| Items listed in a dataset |

━━━━━━━━━━

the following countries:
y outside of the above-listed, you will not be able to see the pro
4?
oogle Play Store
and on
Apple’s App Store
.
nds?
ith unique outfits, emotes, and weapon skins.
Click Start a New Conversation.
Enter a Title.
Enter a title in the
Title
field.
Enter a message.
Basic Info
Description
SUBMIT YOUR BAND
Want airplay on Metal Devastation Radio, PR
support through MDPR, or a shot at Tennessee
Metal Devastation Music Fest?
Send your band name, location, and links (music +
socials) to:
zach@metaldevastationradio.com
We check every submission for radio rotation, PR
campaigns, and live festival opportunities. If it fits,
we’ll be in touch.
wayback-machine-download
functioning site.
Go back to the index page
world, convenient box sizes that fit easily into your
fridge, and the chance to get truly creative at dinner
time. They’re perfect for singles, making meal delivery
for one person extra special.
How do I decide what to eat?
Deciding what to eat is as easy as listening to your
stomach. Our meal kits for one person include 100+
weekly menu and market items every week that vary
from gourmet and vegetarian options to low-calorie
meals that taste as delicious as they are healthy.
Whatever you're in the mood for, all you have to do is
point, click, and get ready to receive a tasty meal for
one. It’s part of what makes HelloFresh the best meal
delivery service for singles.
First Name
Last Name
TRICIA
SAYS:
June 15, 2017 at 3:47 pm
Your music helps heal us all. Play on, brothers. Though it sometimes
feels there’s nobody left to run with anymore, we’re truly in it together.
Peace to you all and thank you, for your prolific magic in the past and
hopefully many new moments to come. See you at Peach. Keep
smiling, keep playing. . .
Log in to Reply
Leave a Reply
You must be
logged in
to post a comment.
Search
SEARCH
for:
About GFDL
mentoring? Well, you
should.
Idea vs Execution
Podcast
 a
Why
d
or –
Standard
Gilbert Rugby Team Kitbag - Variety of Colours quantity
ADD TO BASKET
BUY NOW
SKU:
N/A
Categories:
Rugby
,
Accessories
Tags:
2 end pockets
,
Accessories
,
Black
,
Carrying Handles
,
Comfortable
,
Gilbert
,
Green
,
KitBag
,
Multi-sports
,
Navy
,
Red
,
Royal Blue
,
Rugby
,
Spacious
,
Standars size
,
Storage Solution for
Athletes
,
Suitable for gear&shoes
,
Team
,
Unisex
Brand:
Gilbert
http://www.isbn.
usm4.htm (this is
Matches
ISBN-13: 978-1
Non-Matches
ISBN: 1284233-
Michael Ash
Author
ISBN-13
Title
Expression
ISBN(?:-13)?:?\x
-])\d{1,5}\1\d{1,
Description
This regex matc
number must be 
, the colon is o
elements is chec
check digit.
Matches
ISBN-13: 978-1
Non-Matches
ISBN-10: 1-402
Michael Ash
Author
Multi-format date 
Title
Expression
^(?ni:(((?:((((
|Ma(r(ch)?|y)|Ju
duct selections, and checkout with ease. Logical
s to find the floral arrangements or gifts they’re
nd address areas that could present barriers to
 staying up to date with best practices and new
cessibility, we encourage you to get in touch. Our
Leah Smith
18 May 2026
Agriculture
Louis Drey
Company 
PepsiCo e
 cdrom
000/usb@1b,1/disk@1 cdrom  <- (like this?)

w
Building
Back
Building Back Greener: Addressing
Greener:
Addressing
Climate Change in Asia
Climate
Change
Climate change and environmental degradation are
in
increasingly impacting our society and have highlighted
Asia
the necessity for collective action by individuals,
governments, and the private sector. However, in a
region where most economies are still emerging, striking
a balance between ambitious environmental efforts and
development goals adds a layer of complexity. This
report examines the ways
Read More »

━━━━━━━━━━

| Exercise |
Output the lines of the records exactly, from the first line up to and including the line containing "zach@metaldevastationradio.com".

| Answer space |
the following countries:
y outside of the above-listed, you will not be able to see the pro
4?
oogle Play Store
and on
Apple’s App Store
.
nds?
ith unique outfits, emotes, and weapon skins.
Click Start a New Conversation.
Enter a Title.
Enter a title in the
Title
field.
Enter a message.
Basic Info
Description
SUBMIT YOUR BAND
Want airplay on Metal Devastation Radio, PR
support through MDPR, or a shot at Tennessee
Metal Devastation Music Fest?
Send your band name, location, and links (music +
socials) to:
zach@metaldevastationradio.com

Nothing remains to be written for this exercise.